Money & Time Saving Strategies for the sides:
- Mexican Rice: I made half a recipe and the cost was 33 cents.
- Avocado: I used one, on sale for $1.00
- Salsa: I used a bit of the onion, a squeeze of lime leftover from a recipe earlier this week and a tomato – about 50 cents.
- Tortillas: On sale for a dollar for a small package, I fried up a two in the oil for garnish. I always buy these on sale, and throw in the freezer. I figure the larger packages are just more cost and calories! Cost: 33 cents.
Nutritional Value for the Rellanos:
Per Serving: 284 Calories; 16g Fat (50.3% calories from fat); 15g Protein; 21g Carbohydrate; 2g Dietary Fiber; 184mg Cholesterol; 897mg Sodium. Exchanges: 1/2 Grain(Starch); 1 1/2 Lean Meat; 2 Vegetable; 2 Fat; 0 Other Carbohydrates.
Nutritional Value for the Sauce:
Per Serving (excluding unknown items): 70 Calories; 4g Fat (44.8% calories from fat); 1g Protein; 9g Carbohydrate; 1g Dietary Fiber; 0mg Cholesterol; 422mg Sodium.

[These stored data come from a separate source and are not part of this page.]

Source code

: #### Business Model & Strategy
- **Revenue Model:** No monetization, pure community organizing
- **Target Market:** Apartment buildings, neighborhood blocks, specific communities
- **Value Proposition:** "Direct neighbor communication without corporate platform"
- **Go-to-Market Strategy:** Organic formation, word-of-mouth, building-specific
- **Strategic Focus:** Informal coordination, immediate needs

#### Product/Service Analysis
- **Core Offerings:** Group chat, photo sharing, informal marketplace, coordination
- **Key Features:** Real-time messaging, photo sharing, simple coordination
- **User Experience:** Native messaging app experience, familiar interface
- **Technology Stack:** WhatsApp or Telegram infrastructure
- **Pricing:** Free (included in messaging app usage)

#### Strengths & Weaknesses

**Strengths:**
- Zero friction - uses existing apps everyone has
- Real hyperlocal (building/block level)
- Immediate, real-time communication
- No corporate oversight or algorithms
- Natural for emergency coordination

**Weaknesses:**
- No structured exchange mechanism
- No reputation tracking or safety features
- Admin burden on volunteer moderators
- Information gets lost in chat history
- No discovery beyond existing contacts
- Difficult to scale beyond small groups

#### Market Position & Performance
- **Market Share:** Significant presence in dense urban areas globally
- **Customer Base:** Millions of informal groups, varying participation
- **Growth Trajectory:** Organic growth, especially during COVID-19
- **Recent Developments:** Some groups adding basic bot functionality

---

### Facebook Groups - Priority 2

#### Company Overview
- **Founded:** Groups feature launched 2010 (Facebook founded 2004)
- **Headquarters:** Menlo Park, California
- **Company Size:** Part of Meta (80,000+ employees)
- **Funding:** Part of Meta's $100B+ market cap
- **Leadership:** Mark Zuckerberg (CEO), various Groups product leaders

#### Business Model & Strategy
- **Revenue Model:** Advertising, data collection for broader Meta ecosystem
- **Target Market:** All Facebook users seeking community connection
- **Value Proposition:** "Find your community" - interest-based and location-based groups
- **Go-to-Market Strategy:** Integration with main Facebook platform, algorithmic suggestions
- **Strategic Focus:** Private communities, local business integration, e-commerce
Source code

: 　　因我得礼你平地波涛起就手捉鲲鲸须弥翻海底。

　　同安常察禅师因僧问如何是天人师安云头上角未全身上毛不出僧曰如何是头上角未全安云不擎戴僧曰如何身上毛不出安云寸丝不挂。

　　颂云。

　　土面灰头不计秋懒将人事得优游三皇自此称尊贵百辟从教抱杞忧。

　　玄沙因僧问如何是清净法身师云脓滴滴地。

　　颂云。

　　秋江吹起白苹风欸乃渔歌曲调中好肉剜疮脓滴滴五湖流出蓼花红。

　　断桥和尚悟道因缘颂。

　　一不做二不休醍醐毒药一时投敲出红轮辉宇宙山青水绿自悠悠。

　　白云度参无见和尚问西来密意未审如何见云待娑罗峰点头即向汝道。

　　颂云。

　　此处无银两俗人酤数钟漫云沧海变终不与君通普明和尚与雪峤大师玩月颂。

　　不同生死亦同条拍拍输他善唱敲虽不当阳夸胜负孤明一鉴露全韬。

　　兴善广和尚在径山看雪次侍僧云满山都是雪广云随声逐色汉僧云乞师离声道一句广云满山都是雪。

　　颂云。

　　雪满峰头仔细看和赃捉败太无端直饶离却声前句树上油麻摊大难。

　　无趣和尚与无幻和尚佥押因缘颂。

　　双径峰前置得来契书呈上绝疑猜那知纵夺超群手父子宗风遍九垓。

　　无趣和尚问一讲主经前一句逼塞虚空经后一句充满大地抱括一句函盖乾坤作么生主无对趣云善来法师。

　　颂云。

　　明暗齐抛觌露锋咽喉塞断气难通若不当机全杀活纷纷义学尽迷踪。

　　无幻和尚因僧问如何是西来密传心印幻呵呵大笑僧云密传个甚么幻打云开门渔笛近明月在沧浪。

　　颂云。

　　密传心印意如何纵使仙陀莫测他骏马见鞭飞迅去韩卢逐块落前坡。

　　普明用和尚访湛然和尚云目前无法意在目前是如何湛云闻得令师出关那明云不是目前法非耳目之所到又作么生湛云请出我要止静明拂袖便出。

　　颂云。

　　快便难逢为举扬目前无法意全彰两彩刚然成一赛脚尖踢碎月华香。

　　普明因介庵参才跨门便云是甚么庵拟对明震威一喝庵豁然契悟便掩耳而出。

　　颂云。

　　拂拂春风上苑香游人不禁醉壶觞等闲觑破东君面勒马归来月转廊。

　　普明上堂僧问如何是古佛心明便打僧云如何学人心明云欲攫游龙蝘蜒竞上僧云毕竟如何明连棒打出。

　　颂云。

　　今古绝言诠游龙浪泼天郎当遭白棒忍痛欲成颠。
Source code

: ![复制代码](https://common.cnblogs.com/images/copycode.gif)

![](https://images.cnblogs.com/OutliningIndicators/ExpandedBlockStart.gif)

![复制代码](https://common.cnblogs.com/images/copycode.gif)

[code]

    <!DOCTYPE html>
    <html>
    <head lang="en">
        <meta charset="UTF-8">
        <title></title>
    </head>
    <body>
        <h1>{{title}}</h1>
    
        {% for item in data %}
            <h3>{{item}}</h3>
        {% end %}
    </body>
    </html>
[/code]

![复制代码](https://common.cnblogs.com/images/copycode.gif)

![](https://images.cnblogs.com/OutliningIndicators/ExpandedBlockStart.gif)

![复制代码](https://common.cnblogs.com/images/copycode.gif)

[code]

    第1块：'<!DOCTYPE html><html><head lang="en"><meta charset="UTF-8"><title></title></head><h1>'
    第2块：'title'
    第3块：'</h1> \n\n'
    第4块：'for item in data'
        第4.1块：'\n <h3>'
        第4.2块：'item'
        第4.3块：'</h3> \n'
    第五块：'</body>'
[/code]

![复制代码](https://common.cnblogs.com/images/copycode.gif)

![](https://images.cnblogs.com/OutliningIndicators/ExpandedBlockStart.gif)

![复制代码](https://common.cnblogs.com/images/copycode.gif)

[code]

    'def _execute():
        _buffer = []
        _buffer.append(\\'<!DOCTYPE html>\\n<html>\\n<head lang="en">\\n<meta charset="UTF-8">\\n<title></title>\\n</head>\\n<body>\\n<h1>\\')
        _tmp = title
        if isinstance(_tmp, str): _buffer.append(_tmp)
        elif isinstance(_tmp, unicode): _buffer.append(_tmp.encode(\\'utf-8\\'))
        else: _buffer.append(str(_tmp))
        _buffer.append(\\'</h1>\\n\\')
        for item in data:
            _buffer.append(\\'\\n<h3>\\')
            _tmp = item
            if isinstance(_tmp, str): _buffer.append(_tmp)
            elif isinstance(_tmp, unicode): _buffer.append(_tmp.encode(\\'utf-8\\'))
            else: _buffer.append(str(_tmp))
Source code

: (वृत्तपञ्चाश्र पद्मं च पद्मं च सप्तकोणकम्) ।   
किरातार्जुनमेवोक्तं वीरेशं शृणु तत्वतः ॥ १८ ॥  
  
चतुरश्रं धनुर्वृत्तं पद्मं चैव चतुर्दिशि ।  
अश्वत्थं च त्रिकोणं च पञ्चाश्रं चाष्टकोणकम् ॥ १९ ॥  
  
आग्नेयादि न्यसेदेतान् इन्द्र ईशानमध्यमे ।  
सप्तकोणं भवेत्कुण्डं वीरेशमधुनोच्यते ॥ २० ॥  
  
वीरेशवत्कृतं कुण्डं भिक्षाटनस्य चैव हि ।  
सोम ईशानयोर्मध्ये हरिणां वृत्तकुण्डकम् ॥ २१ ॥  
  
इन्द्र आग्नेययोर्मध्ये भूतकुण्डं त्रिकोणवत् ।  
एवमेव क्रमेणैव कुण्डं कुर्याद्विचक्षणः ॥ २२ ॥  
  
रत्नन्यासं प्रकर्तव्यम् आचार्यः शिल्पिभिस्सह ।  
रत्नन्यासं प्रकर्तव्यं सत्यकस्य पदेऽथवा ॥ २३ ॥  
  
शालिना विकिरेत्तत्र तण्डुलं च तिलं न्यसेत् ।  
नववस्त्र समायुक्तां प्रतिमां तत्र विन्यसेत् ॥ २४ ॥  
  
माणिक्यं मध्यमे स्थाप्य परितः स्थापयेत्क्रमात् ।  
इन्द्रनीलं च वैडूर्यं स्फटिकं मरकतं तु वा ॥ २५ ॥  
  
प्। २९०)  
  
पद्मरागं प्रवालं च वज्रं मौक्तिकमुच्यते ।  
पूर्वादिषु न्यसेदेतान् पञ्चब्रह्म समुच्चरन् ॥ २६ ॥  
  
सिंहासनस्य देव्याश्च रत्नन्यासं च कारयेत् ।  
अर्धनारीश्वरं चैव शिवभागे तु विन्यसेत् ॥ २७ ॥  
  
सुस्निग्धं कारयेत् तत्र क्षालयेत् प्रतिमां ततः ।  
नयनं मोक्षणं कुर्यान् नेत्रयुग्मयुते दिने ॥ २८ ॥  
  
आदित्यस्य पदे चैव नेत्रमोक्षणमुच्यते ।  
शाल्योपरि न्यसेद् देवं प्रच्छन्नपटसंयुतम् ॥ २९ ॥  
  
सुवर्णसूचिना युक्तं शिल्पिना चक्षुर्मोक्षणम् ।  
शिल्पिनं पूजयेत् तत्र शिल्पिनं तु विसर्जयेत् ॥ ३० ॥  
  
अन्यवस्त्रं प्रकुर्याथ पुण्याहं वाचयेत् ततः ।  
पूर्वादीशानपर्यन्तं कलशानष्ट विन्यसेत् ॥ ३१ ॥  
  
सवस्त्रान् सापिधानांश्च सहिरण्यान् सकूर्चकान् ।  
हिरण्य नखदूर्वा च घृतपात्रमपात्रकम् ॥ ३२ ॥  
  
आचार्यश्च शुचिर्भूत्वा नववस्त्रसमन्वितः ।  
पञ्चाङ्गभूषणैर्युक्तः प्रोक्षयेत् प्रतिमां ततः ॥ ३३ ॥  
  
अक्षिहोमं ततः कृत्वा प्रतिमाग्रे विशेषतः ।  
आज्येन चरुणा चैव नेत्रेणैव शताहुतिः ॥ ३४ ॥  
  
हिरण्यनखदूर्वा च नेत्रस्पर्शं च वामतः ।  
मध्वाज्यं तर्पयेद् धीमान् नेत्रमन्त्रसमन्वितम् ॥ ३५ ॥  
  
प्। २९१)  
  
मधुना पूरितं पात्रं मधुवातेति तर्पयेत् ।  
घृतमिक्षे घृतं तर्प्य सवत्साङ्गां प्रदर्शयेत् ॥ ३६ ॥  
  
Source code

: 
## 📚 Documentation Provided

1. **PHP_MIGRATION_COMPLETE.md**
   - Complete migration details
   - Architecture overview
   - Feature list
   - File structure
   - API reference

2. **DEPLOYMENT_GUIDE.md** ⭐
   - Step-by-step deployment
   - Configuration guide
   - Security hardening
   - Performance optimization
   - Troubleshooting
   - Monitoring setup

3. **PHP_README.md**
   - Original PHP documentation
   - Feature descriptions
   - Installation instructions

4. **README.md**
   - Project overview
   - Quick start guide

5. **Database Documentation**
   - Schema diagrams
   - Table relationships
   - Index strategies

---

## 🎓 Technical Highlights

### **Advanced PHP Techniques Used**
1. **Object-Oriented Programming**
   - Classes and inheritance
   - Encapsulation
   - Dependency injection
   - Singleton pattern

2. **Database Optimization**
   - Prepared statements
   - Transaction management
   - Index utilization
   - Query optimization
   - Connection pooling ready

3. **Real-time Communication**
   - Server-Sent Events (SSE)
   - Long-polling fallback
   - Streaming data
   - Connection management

Exchanges: 0 Grain(Starch); 0 Lean Meat; 1 Vegetable; 1/2 Fat; 0 Other Carbohydrates.
Put Your own Spin on It:
Rellanos almost beg to be updated: they can be stuffed with other cheeses or ingredients…use your imagination. Can you imagine how good a crab filling would be, maybe with some goat cheese added? You can serve it with other sides, of course, too. This is really pretty healthy, with the exception of the chips.
My Pay Off:
This whole meal, very hearty and filling for four people under $6.00? My teenager will spend more than that when he goes to Taco Bell. He wonders why I’m horrified at his eating habits…and his spending habits!
Left Over Ranchero Sauce?
Make the classic Huevos Rancheros or use over scrambled eggs or an omelet! It’s really fantastic over an egg scramble or omelet with onion and peppers.